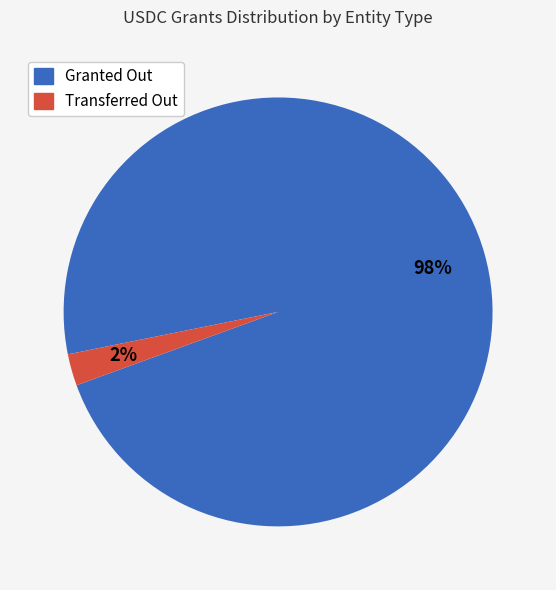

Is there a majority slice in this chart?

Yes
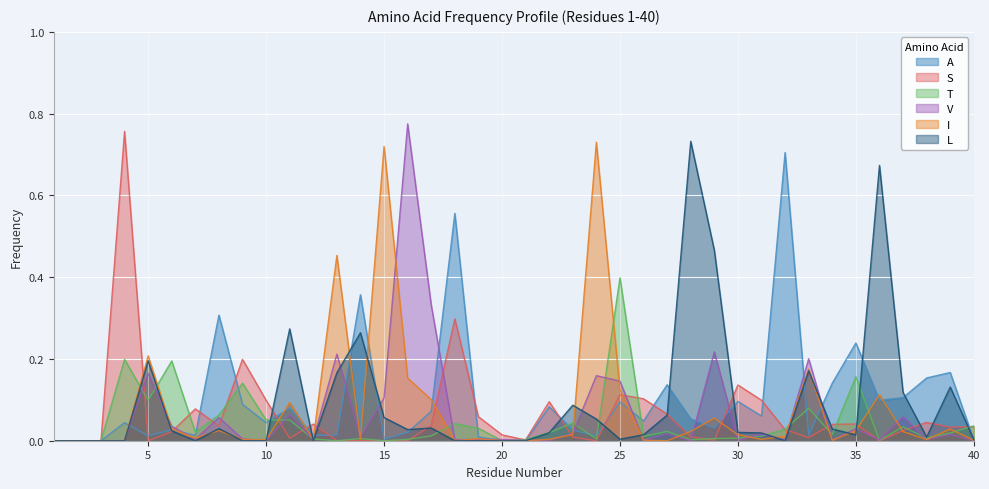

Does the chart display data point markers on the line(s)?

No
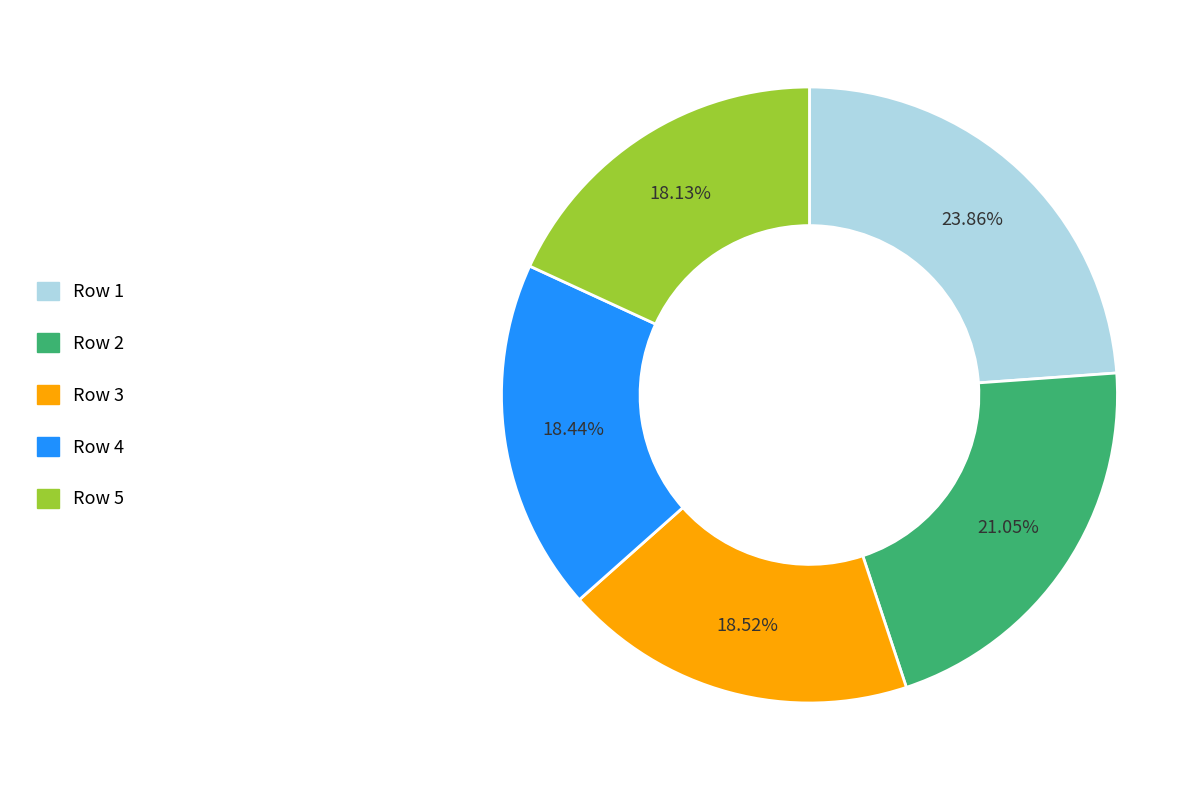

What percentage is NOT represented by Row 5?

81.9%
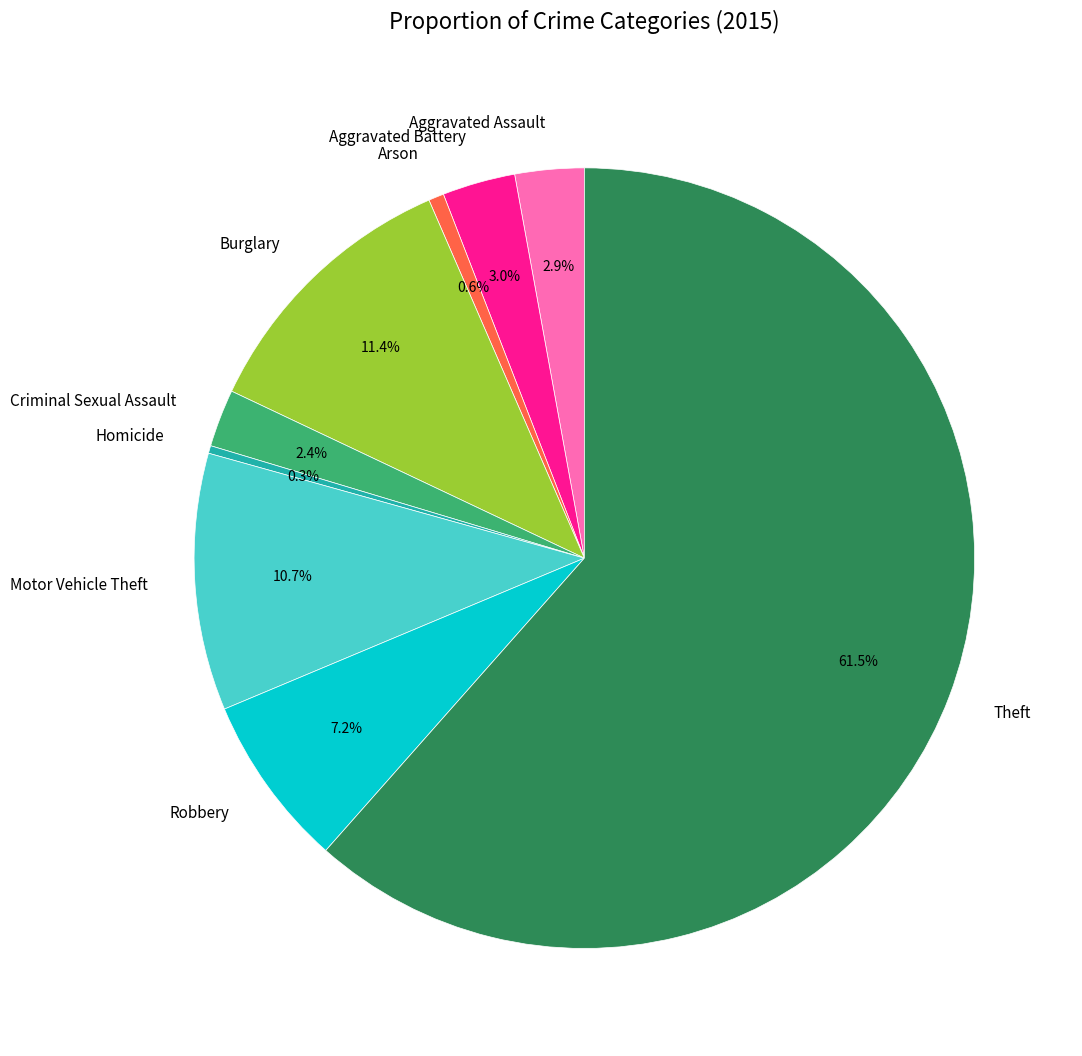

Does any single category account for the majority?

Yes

■ Task goal
Pull out every line of the listing above that contains the word "Does", matching uppercase and lowercase exactly.

■ Answer section
Does the chart display data point markers on the line(s)?
Does any single category account for the majority?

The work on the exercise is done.